Every general practitioner (GP) knows that many young children wheeze during upper respiratory tract infections, and that most of these children do not become asthmatic later during childhood. Data from population-based studies show that one in three children will have at least one episode of wheezing during the first three years of life.1 Two-thirds of these preschool wheezers outgrow their symptoms by the age of six, and the remaining third develop asthma.1,2 Wouldn't it be great if we could predict which preschool wheezer will become asthmatic and which will not? Such knowledge would not only be useful for counselling parents, but could also be used to target therapy. Given our ongoing concerns over the safety of inhaled corticosteroids, particularly in young children,3 we prefer to avoid treating transient preschool wheezers unnecessarily with daily controller treatment for asthma.

Until recently, the knowledge about which factors were associated with the persistence or remittance of preschool wheeze came from general population birth cohort studies.1 The asthma predictive scores based on these studies show a statistically significant association with asthma and wheeze at age six years, but their value for predicting the outcome of preschool wheeze in individual cases is poor.4 Since not all young children with wheeze are brought to their GP, the applicability of these asthma predictive scores in primary care is unclear. In addition, because parents use the word “wheeze” to describe a range of respiratory sounds and phenomena in their children,5 and only doctor-confirmed wheeze is associated with airway obstruction in preschool children,6 asthma prediction scores from population studies should be validated against doctor-confirmed wheeze in primary care.

In this issue of the PCRJ, Cano-Garcinuño and colleagues present results from a review of medical records of preschool children from 29 primary care health centres in northern Spain.7 If the primary care physician recorded wheeze on auscultation in the chart of a child presenting with respiratory symptoms, this was defined as a wheezing episode. Children were followed up to the age of six years. Data were analysed with innovative statistical techniques, comprising both latent class analysis and linear joinpoint regression, allowing, in the words of the authors, “a high-resolution analysis of incidence”. The authors conclude that such incidence analysis helps to clarify the natural history of early childhood wheezing.

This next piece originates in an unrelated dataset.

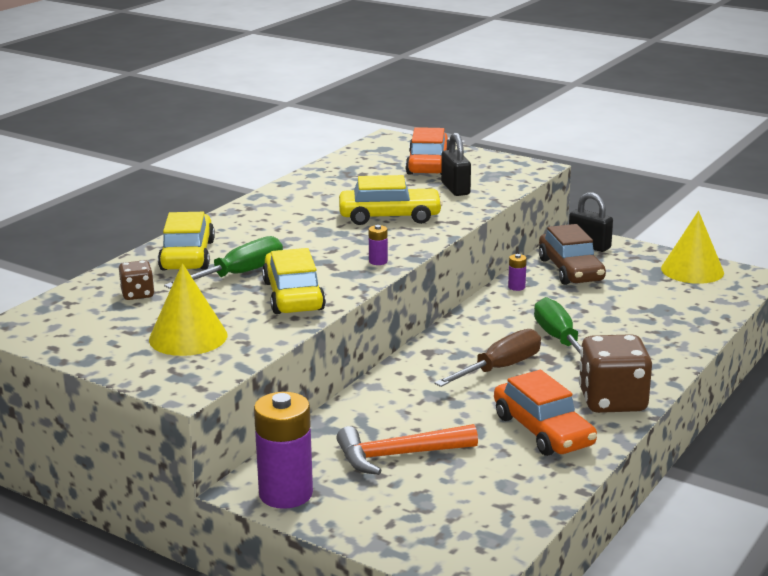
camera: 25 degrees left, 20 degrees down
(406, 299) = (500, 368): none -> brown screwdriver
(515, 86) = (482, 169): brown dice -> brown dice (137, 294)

Let us examine their results in a little more detail. Almost half of the children (45.6%) had at least one episode of wheeze during the first three years of life, and 25% of these were diagnosed with active asthma (a doctor's diagnosis plus prescription of at least one anti-asthma drug) by the age of six years. Interestingly, the prevalence of wheeze was considerably higher in this Spanish primary care study than in two earlier population-based birth cohort studies from the UK and the Netherlands.8 This is unlikely to be caused by a smaller denominator (i.e., not all children visiting their primary care practitioner), since the primary care physician for children in Spain is the community paediatrician who sees all children both for prevention purposes (well baby visits and immunisations) and for symptoms or illness. It is also unlikely that the true population prevalence of wheeze in young children is higher in Spain than in other western European countries; previous work using parent-reported prevalence of wheeze in young children showed slightly lower wheeze prevalence in Spain than in the Netherlands.9 Spanish primary care paediatricians may thus be more likely to record chest auscultation findings in young children as “wheeze” than their English and Dutch colleagues. These results call for further studies examining the differences between physicians from different countries in their interpretation of chest auscultation findings in young children.

Did the primary care setting of the study7 — with doctor-confirmed instead of parent-reported wheeze — improve the value of clinical signs and symptoms in predicting asthma at age six? No. Almost half of the children with active asthma at age six (46.6%) belonged to the never/infrequent wheeze group in the first three years of life (children who had never (74%) or very infrequently wheezed (never more than three wheezing episodes, 26%). The sensitivity of wheeze pattern in early life for predicting asthma was therefore poor. Likelihood ratios were also too small to be clinically useful. The incidence patterns of wheeze identified in this Spanish study are insufficiently distinctive to allow reliable prediction of the outcome of early childhood wheeze. Very recently, data from the Leicester birth cohort study have shown similar results.10 Simple clinical characteristics — such as wheeze not associated with a cold, wheeze frequency, disturbance of activities, personal history of eczema, and family history of atopy — helped a little bit, but not much, in predicting the outcome of early childhood wheeze presenting to a GP.10

Experienced GPs know this already. They also know that you can never tell in an individual case. This is likely due to the multifactorial nature of both early childhood wheeze and childhood asthma, which are both only partly understood. I think it extremely unlikely that any other prospective cohort study using only clinical characteristics and perhaps some lung function and allergic sensitisation data is going to change this. Unless we find a better way to understand the genetic, immunologic, functional and pathological mechanisms of preschool wheeze and childhood asthma, predicting the outcome of wheeze in preschool children is, and is likely to remain, a mission impossible.